Since March, many older adults have quarantined, limiting contact with family to text messages, Zoom or Facetime. Now, months later, many long to see their children, grandchildren and other family and friends. But nagging questions linger: Is it safe? What are the risks?
These scientific facts from the Centers for Disease Control and Prevention can help us make the decision whether or not to visit with older family members:
- Older people are at higher risk for severe COVID-19 infection and death. According to the CDC, people in their 50s are at higher risk for severe illness than people in their 40s. Similarly, people in their 60s or 70s are, in general, at higher risk for severe illness than people in their 50s. The greatest risk for severe illness from COVID-19 is among those aged 85 or older.

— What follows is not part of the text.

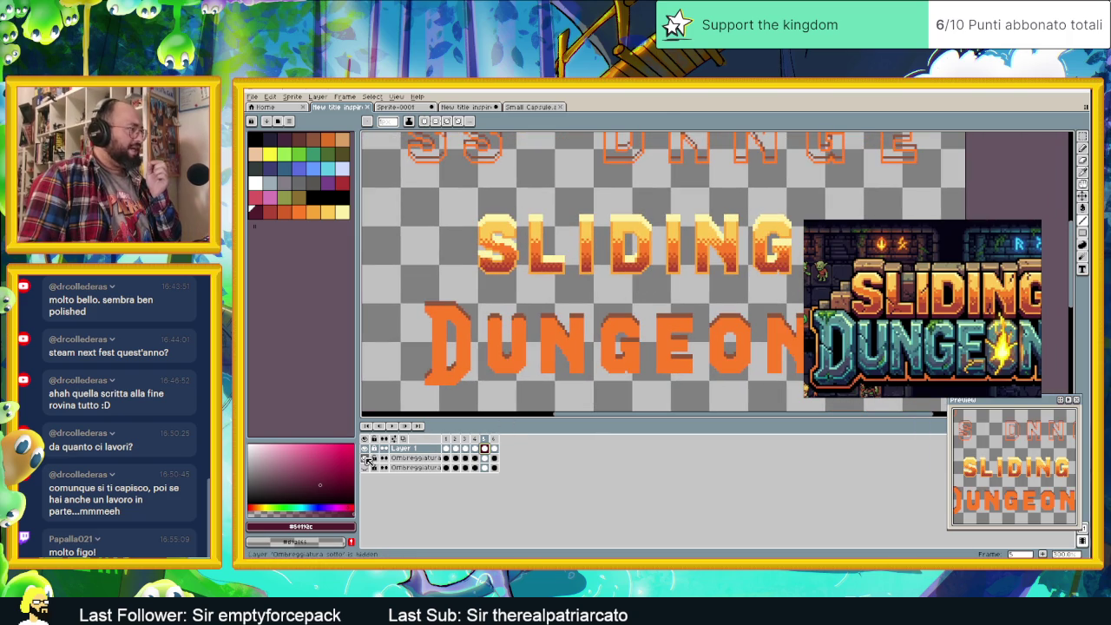
pyautogui.click(371, 458)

- People can spread the disease without having symptoms. Asymptomatic people can look perfectly health and feel just fine.

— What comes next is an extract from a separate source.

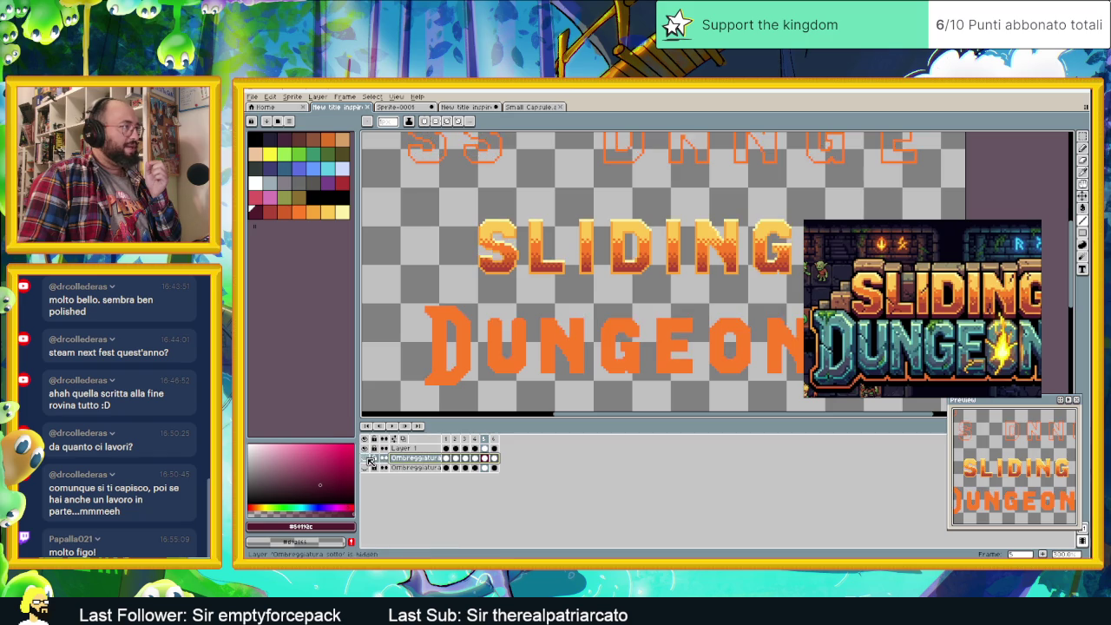
pyautogui.moveTo(717, 213); pyautogui.dragTo(654, 226)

- A negative COVID-19 test doesn’t guarantee a safe visiting with grandparents. If you test negative for COVID-19 by a viral test, you probably were not infected at the time your sample was collected. That doesn’t mean you will not get sick. The test result means only that you did not have COVID-19 at the time of testing. You might test negative if the sample was collected early in your infection and test positive later during your illness. You could also be exposed to COVID-19 after the test and get infected as a result.
- For grandparents in long-term care facilities, like nursing homes and assisted living facilities, visitors are restricted. Call ahead to find out the facility’s policy. Ask about outdoor visits.
Here is a summary of what the CDC recommends to make any visit with family and friends as safe as possible.
- Delay or cancel your visit if you or other visitors:
- Have symptoms of COVID-19,
- Have been exposed to someone with COVID-19 during the last 14 days, or
- If you had close contact to a person with COVID-19 – meaning you have were within six feet of a person who has COVID-19 for 15 minutes or more during the days they had symptoms or two days before they had symptoms.
- Stay outdoors for the visit. If that is not possible, meet in a well-ventilated space where you can have open windows or doors. Also, ensure the space is large enough to enable social distancing.
- Spread out. Practice the “Safe Six” (six feet apart).
- No hugs and kisses. Avoid close contact. Wave instead.
- Wear a mask, even if you are indoors.
- Wash your hands and sanitize surfaces.
- Communicate! Talk with your family members and understand everyone’s concerns before visiting an older parent or grandparent. This is not a time for surprise visits. Planning ahead will help everyone get on the same page in advance.
And, always remember: you are safest at home.